• About this task
Every line below containing the word "assign" should be found and copied.

• Provided entries
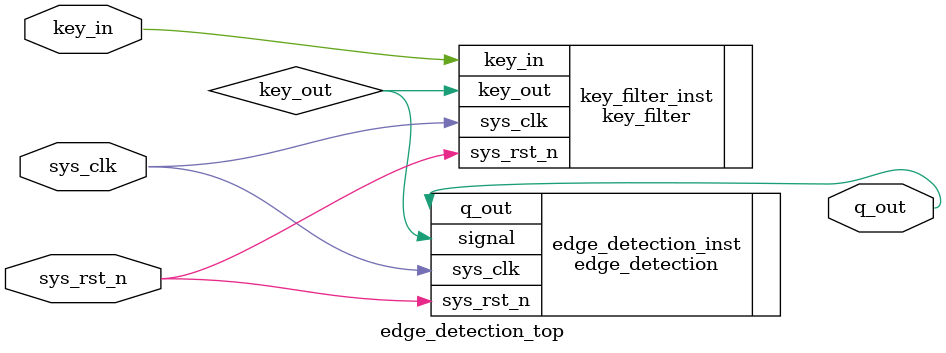
<source format=v>
module edge_detection_top (
    input sys_clk,
    input sys_rst_n,
    input key_in,
    output q_out
);
    wire key_out;

    key_filter key_filter_inst (
        .sys_clk (sys_clk),
        .sys_rst_n (sys_rst_n),
        .key_in (key_in),
        .key_out (key_out)
    );

    edge_detection edge_detection_inst (
        .sys_clk (sys_clk),
        .sys_rst_n (sys_rst_n),
        .signal (key_out),
        .q_out (q_out)
    );
endmodule
</source>
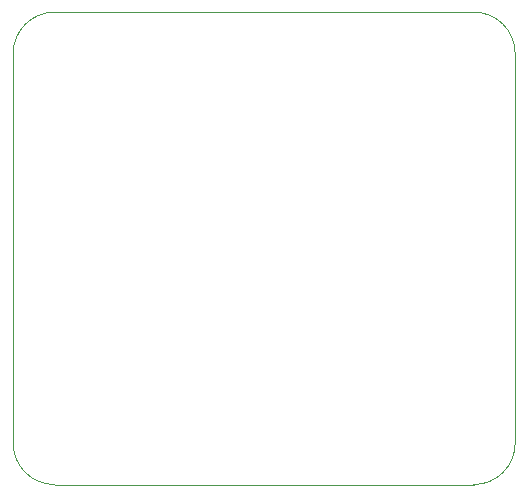
<source format=gbr>
%TF.GenerationSoftware,KiCad,Pcbnew,7.0.5*%
%TF.CreationDate,2023-06-10T20:52:47-07:00*%
%TF.ProjectId,st-breakout,73742d62-7265-4616-9b6f-75742e6b6963,rev?*%
%TF.SameCoordinates,Original*%
%TF.FileFunction,Profile,NP*%
%FSLAX46Y46*%
G04 Gerber Fmt 4.6, Leading zero omitted, Abs format (unit mm)*
G04 Created by KiCad (PCBNEW 7.0.5) date 2023-06-10 20:52:47*
%MOMM*%
%LPD*%
G01*
G04 APERTURE LIST*
%TA.AperFunction,Profile*%
%ADD10C,0.100000*%
%TD*%
G04 APERTURE END LIST*
D10*
X153250000Y-114500000D02*
G75*
G03*
X156750000Y-111000000I0J3500000D01*
G01*
X153250000Y-74500000D02*
X117750000Y-74500000D01*
X114250000Y-111000000D02*
X114250000Y-78000000D01*
X117750000Y-74500000D02*
G75*
G03*
X114250000Y-78000000I0J-3500000D01*
G01*
X114250000Y-111000000D02*
G75*
G03*
X117750000Y-114500000I3500000J0D01*
G01*
X156750000Y-78000000D02*
G75*
G03*
X153250000Y-74500000I-3500000J0D01*
G01*
X156750000Y-111000000D02*
X156750000Y-78000000D01*
X153250000Y-114500000D02*
X117750000Y-114500000D01*
M02*

</source>
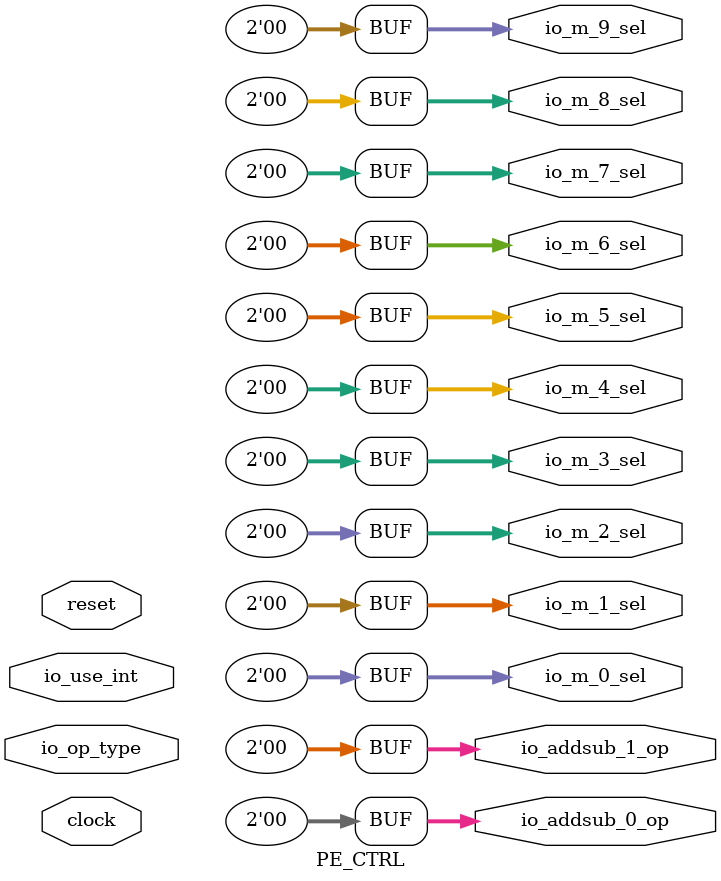
<source format=v>
module PE_CTRL(
  input        clock,
  input        reset,
  input  [1:0] io_op_type,
  input        io_use_int,
  output [1:0] io_m_0_sel,
  output [1:0] io_m_1_sel,
  output [1:0] io_m_2_sel,
  output [1:0] io_m_3_sel,
  output [1:0] io_m_4_sel,
  output [1:0] io_m_5_sel,
  output [1:0] io_m_6_sel,
  output [1:0] io_m_7_sel,
  output [1:0] io_m_8_sel,
  output [1:0] io_m_9_sel,
  output [1:0] io_addsub_0_op,
  output [1:0] io_addsub_1_op
);
  assign io_m_0_sel = 2'h0; // @[PE_CTRL.scala 48:14]
  assign io_m_1_sel = 2'h0; // @[PE_CTRL.scala 49:14]
  assign io_m_2_sel = 2'h0; // @[PE_CTRL.scala 50:14]
  assign io_m_3_sel = 2'h0; // @[PE_CTRL.scala 51:14]
  assign io_m_4_sel = 2'h0; // @[PE_CTRL.scala 52:14]
  assign io_m_5_sel = 2'h0; // @[PE_CTRL.scala 53:14]
  assign io_m_6_sel = 2'h0; // @[PE_CTRL.scala 54:14]
  assign io_m_7_sel = 2'h0; // @[PE_CTRL.scala 55:14]
  assign io_m_8_sel = 2'h0; // @[PE_CTRL.scala 56:14]
  assign io_m_9_sel = 2'h0; // @[PE_CTRL.scala 57:14]
  assign io_addsub_0_op = 2'h0; // @[PE_CTRL.scala 65:18]
  assign io_addsub_1_op = 2'h0; // @[PE_CTRL.scala 66:18]
endmodule

</source>
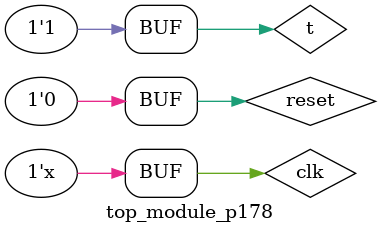
<source format=v>
module top_module_p178 ();
    reg      clk;
    reg      reset;
    reg   	 t;
    wire	 q;
    initial begin
       clk = 0; 
       reset = 1'b1; t = 1'b0;
	   #10; reset = 1'b0; t = 1'b1;
    end
    always #5 clk = ~clk;
    tff tff ( .clk (clk), .reset (reset), .t (t), .q (q));
endmodule

</source>
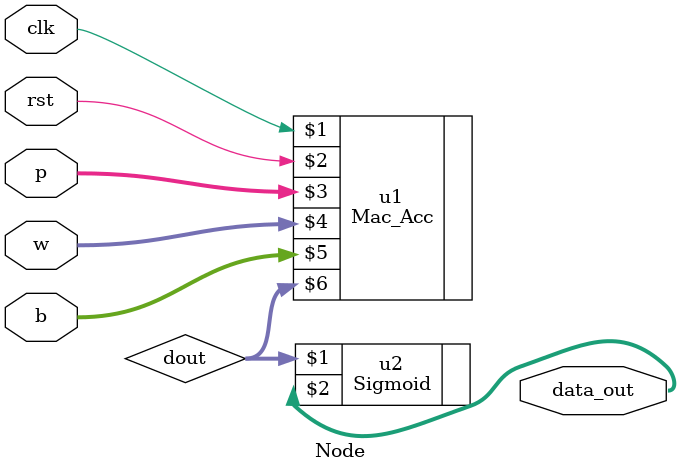
<source format=v>
`timescale 1ns / 1ps


module Node(
    input clk,
    input rst,
    input[127:0] p,
    input[127:0] w,
    input[7:0] b,
    output[7:0] data_out
    //output[21:0] dout
    );
    wire[21:0] dout;
    

    Mac_Acc u1(clk,rst,p,w,b,dout);
    Sigmoid u2(dout,data_out);
    
    
    
endmodule

</source>
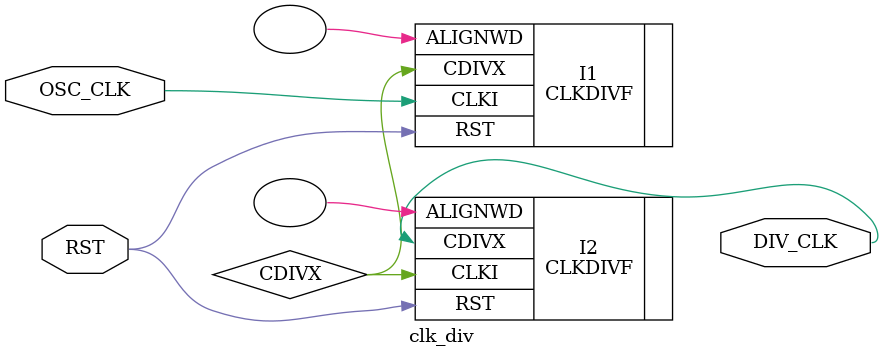
<source format=v>
module clk_div(
	input OSC_CLK,
	input RST,
	output DIV_CLK
);
	wire CDIVX;
	
	
	defparam I1.DIV = "2.0";
	defparam I1.GSR = "DISABLED";
	CLKDIVF I1 (
	 .RST (RST)
	 ,.CLKI (OSC_CLK)
	 ,.ALIGNWD ()
	 ,.CDIVX (CDIVX));
	 
	defparam I2.DIV = "2.0";
	defparam I2.GSR = "DISABLED";
	CLKDIVF I2 (
	 .RST (RST),
	 .CLKI (CDIVX),
	 .ALIGNWD (),
	 .CDIVX (DIV_CLK));

endmodule
</source>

• Your response
  assign io_m_0_sel = 2'h0; // @[PE_CTRL.scala 48:14]
  assign io_m_1_sel = 2'h0; // @[PE_CTRL.scala 49:14]
  assign io_m_2_sel = 2'h0; // @[PE_CTRL.scala 50:14]
  assign io_m_3_sel = 2'h0; // @[PE_CTRL.scala 51:14]
  assign io_m_4_sel = 2'h0; // @[PE_CTRL.scala 52:14]
  assign io_m_5_sel = 2'h0; // @[PE_CTRL.scala 53:14]
  assign io_m_6_sel = 2'h0; // @[PE_CTRL.scala 54:14]
  assign io_m_7_sel = 2'h0; // @[PE_CTRL.scala 55:14]
  assign io_m_8_sel = 2'h0; // @[PE_CTRL.scala 56:14]
  assign io_m_9_sel = 2'h0; // @[PE_CTRL.scala 57:14]
  assign io_addsub_0_op = 2'h0; // @[PE_CTRL.scala 65:18]
  assign io_addsub_1_op = 2'h0; // @[PE_CTRL.scala 66:18]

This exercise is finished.